2018 has surprised many investors with a change in focus from economic growth and increased earnings from tax cuts to an emphasis on volatility repricing.  Most equity factor and sector styles generated negative returns for the first quarter with the only exception being emerging markets and growth. The only positive price-based signals are within the growth sector.












Equity sectors were also generally negative with technology and consumer discretionary as the only two sectors that have generated year to date positive returns. Our moving average and breakout signals only show positive signals in utilities and real estate as bond markets rallied in the second half of the month.











Country equity ETFs showed some large dislocations with Brazil, Taiwan, and Italy being strong performers. Canada and Australia were negative outliers with poor performance.
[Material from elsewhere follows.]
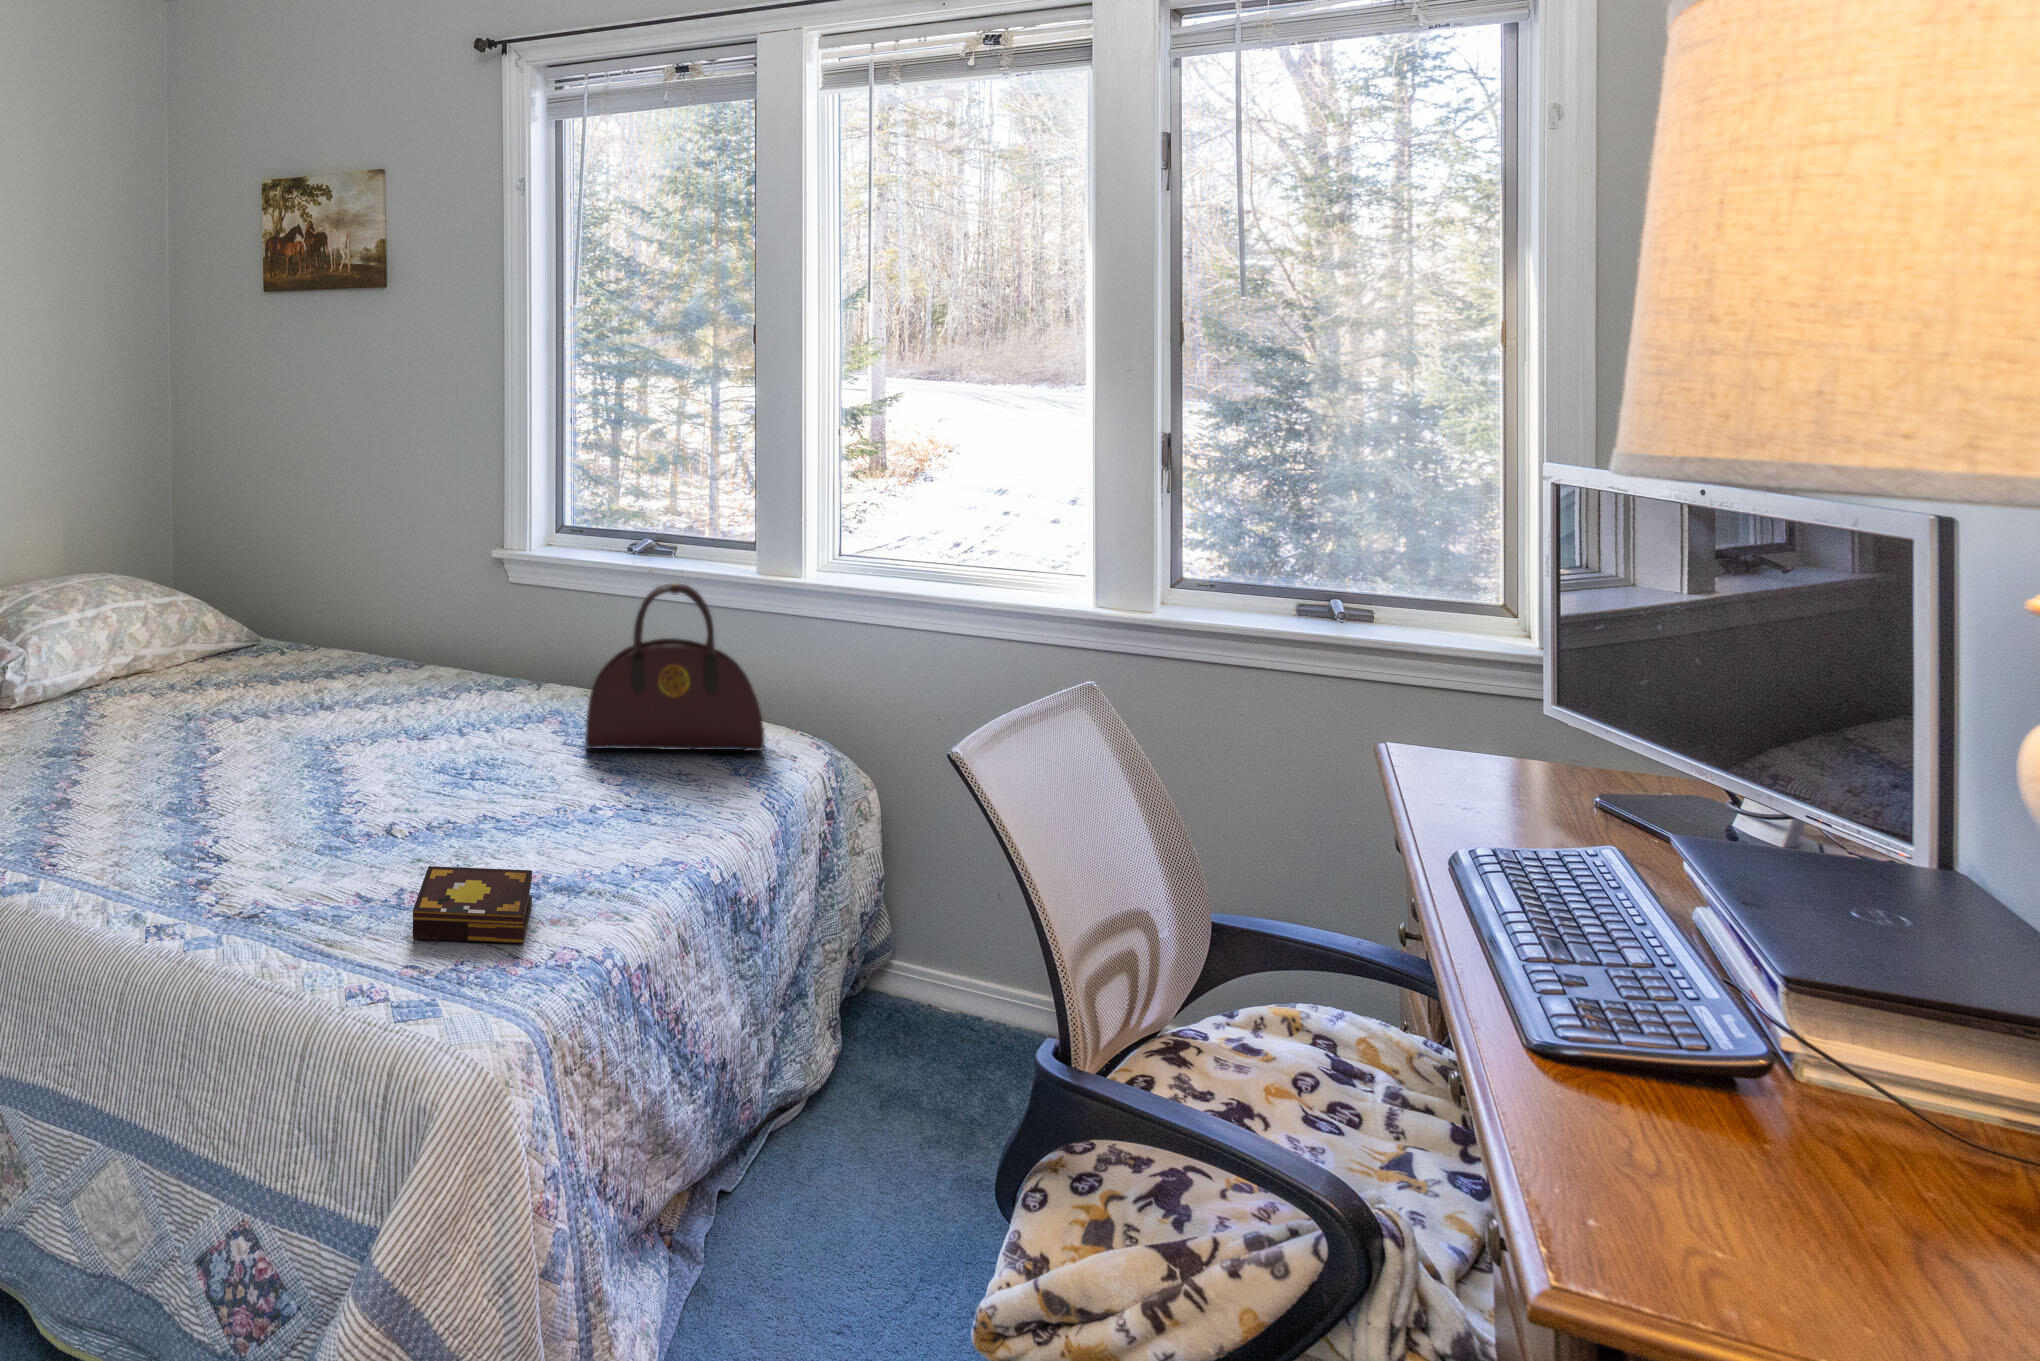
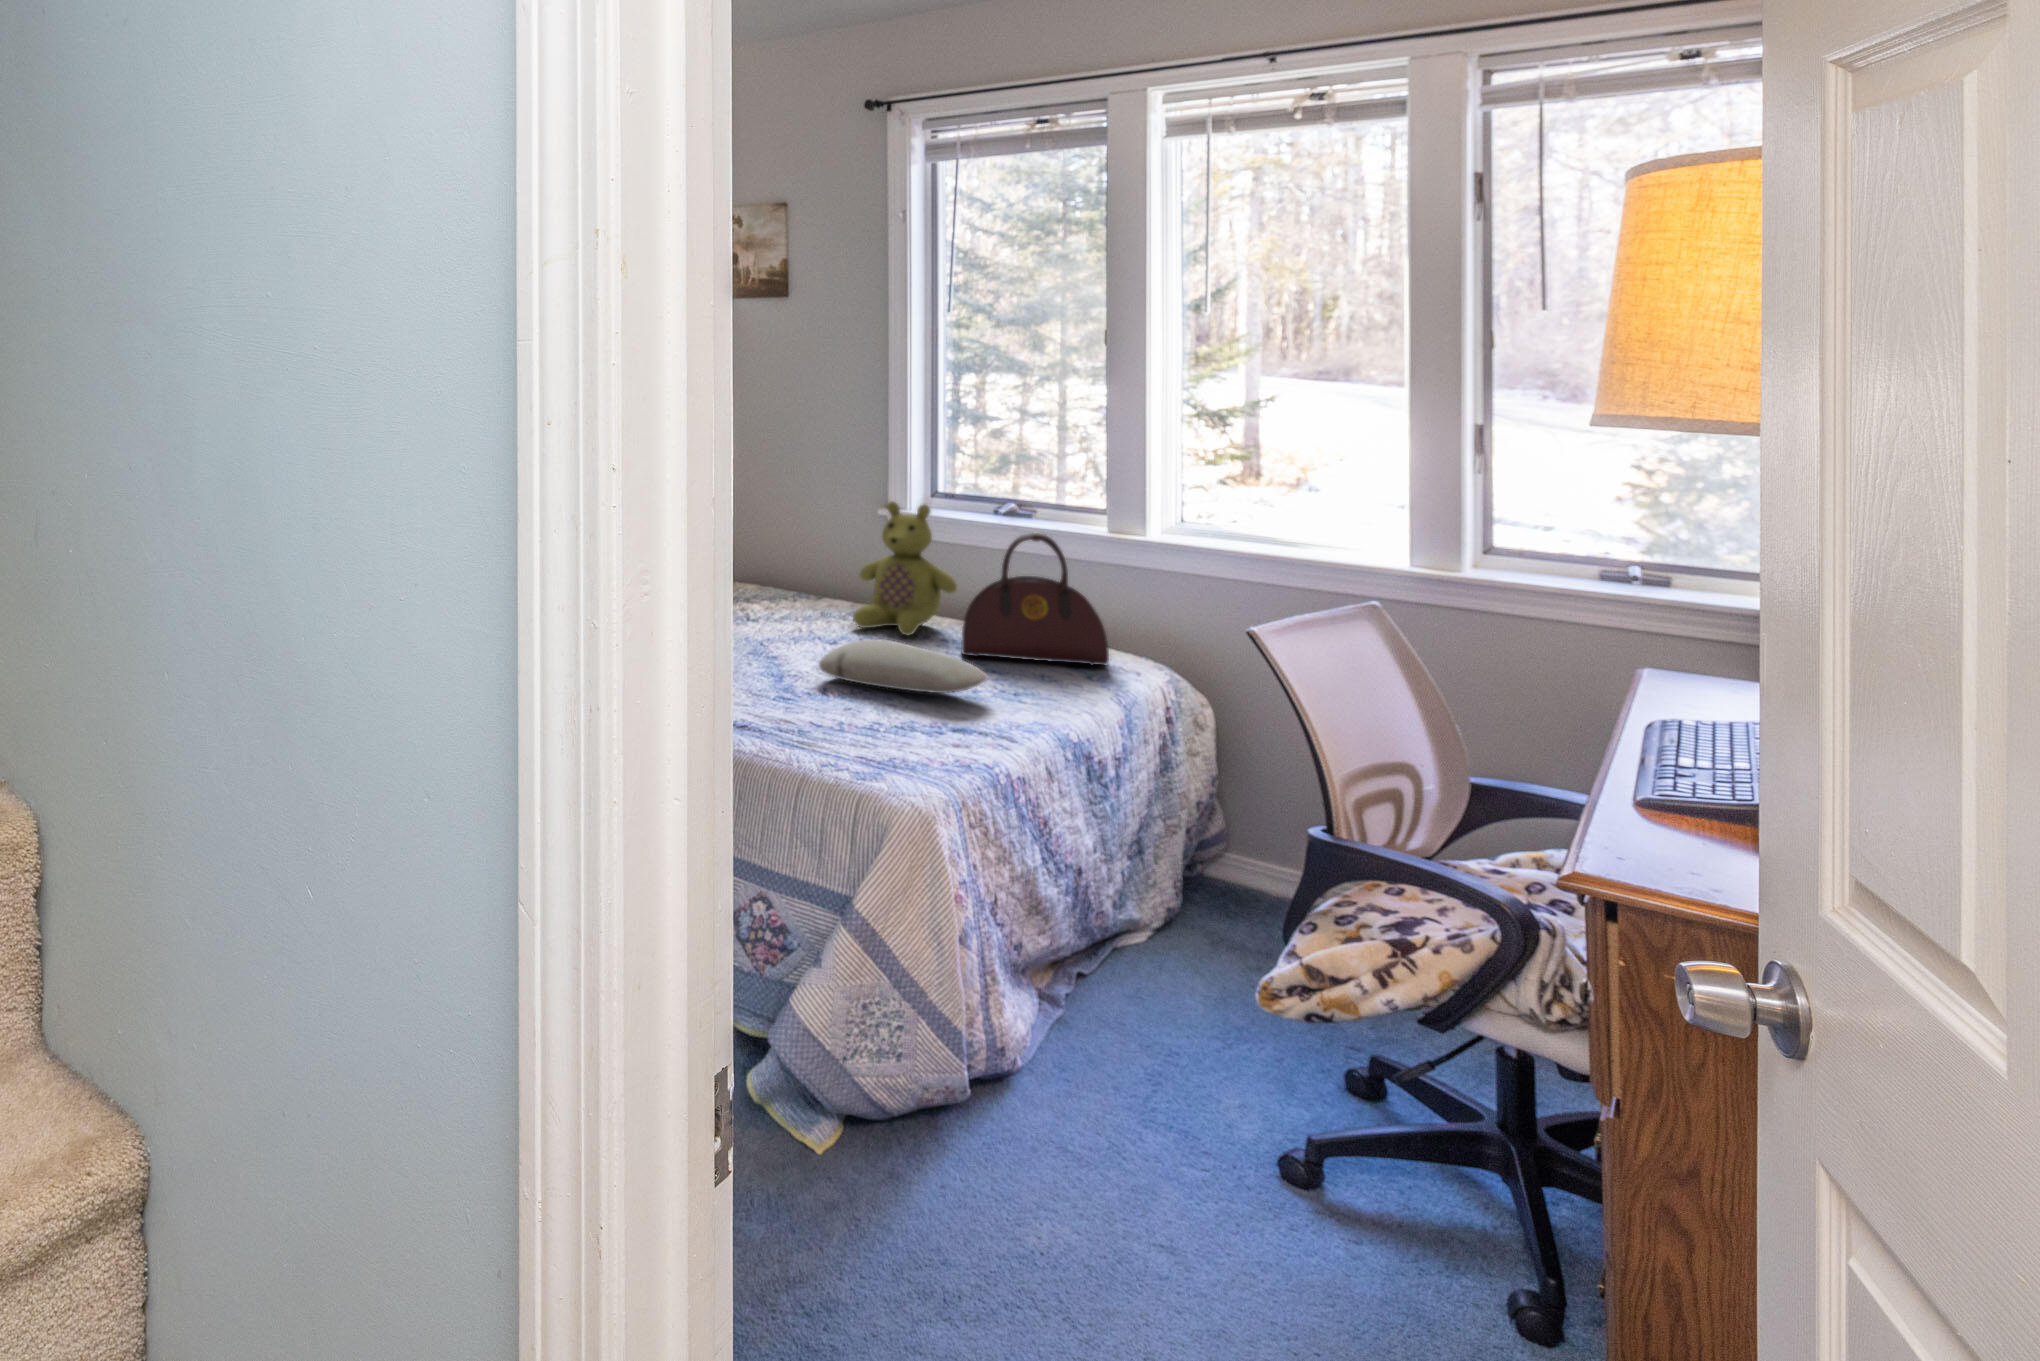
stuffed bear: none [453,544,584,722] -> present [853,501,957,635]
pillow: none [385,743,609,822] -> present [819,639,988,693]
book: present [413,866,532,943] -> none [858,706,938,756]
Surprisingly, the best potential trends are with strong global trade countries such as Mexico, South Korea, and Taiwan.










Bond sectors in March showed a strong turnaround in performance relative to last month. Most of the moving average and breakout indicators point to strong bond returns; nevertheless, long duration and credit have underperformed in the first quarter and the only positive sector for the year has been developed international bonds.










The first quarter of the year has generated poor return performance across all asset classes as higher volatility forced a repricing of risk by investors. Markets are seeing a rotation from risky assets to less risky with bonds looking more attractive this month.